PROMPT:
Give back an exact copy of the lines in the records below, from the line that has "list [236, 148, 1098, 214]" through the line that has "Rendered at 1275 by 1650 pixels.", and nothing besides.

++++ DATA SUPPLIED

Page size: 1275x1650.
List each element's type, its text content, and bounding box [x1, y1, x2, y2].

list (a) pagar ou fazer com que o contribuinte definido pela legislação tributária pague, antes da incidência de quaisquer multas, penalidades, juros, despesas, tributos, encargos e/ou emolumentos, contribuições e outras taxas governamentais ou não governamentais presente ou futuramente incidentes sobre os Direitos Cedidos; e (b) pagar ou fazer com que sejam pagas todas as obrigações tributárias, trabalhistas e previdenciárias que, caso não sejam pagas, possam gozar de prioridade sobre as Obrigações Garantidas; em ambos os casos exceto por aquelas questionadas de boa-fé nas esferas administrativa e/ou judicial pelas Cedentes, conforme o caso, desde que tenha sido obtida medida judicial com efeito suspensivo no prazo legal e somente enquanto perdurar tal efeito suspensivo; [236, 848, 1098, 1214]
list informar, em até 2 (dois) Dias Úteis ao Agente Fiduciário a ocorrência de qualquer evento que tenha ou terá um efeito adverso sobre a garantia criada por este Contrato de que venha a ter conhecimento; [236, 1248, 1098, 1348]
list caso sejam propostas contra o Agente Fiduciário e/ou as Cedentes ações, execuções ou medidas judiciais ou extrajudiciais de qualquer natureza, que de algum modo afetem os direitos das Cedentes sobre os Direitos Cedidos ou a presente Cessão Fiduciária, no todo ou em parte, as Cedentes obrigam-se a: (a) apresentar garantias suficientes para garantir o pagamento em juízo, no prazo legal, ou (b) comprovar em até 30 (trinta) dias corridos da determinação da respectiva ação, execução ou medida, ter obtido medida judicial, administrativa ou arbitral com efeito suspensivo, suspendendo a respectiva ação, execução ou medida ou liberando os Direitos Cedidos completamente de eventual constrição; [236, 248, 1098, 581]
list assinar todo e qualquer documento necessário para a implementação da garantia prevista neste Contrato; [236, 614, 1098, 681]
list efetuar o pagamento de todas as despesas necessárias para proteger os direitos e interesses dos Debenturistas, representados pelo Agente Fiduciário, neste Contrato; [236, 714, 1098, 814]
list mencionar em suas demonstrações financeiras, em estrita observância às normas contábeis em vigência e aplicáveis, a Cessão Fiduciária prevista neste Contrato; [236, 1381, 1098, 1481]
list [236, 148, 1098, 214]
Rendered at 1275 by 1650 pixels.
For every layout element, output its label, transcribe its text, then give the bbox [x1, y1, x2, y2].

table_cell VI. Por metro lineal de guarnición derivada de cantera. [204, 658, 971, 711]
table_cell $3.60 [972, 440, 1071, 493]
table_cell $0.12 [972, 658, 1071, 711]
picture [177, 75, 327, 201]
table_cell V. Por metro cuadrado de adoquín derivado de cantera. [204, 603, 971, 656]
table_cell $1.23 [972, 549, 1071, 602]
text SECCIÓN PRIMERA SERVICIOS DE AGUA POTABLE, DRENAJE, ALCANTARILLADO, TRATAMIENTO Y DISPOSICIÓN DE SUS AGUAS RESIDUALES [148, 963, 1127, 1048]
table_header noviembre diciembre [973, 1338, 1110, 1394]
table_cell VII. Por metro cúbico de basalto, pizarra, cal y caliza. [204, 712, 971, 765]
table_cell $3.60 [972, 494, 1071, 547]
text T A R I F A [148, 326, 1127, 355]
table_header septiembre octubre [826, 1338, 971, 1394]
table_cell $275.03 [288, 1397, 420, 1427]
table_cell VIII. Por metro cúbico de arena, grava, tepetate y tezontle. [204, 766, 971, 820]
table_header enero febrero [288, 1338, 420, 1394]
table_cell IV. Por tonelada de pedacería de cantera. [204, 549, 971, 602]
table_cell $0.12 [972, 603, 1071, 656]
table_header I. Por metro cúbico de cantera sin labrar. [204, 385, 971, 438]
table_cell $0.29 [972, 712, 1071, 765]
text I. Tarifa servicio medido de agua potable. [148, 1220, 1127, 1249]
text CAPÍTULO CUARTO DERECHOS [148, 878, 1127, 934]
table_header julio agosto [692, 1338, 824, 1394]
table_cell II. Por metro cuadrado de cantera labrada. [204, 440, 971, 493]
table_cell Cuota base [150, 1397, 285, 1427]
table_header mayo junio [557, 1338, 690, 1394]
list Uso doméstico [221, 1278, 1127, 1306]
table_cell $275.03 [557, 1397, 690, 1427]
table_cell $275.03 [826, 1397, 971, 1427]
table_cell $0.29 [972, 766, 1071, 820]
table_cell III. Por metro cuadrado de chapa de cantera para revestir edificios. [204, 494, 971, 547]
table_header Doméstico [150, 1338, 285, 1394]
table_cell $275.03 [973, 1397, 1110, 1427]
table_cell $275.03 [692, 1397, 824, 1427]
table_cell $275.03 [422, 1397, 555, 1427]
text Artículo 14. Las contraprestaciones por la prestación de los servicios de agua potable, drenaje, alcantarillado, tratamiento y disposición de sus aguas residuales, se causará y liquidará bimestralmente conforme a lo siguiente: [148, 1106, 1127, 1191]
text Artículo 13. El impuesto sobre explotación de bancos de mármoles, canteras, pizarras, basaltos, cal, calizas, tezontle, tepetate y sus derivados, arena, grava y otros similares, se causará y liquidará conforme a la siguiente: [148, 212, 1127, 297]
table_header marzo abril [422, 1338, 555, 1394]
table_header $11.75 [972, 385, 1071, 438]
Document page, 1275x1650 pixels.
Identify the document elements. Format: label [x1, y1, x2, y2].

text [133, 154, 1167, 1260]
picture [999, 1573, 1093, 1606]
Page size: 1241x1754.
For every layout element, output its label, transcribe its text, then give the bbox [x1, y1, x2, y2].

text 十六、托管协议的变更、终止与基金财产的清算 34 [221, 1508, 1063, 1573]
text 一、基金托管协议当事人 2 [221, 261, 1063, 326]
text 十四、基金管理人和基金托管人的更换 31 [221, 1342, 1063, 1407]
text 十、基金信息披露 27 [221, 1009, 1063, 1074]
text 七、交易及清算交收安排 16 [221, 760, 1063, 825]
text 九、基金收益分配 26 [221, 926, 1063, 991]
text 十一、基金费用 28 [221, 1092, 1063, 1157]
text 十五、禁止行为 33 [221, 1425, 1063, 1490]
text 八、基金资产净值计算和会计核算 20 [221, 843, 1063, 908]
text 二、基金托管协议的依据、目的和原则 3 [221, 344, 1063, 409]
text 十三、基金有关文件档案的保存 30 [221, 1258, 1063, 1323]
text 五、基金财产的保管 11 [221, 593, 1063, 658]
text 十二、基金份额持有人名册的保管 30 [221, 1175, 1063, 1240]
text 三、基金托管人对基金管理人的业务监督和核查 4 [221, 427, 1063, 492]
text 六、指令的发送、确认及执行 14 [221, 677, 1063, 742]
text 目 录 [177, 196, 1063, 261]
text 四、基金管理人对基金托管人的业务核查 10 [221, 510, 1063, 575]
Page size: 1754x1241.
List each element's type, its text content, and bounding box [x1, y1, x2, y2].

++++++++

THE COMPLETED TASK:
list [236, 148, 1098, 214]
Rendered at 1275 by 1650 pixels.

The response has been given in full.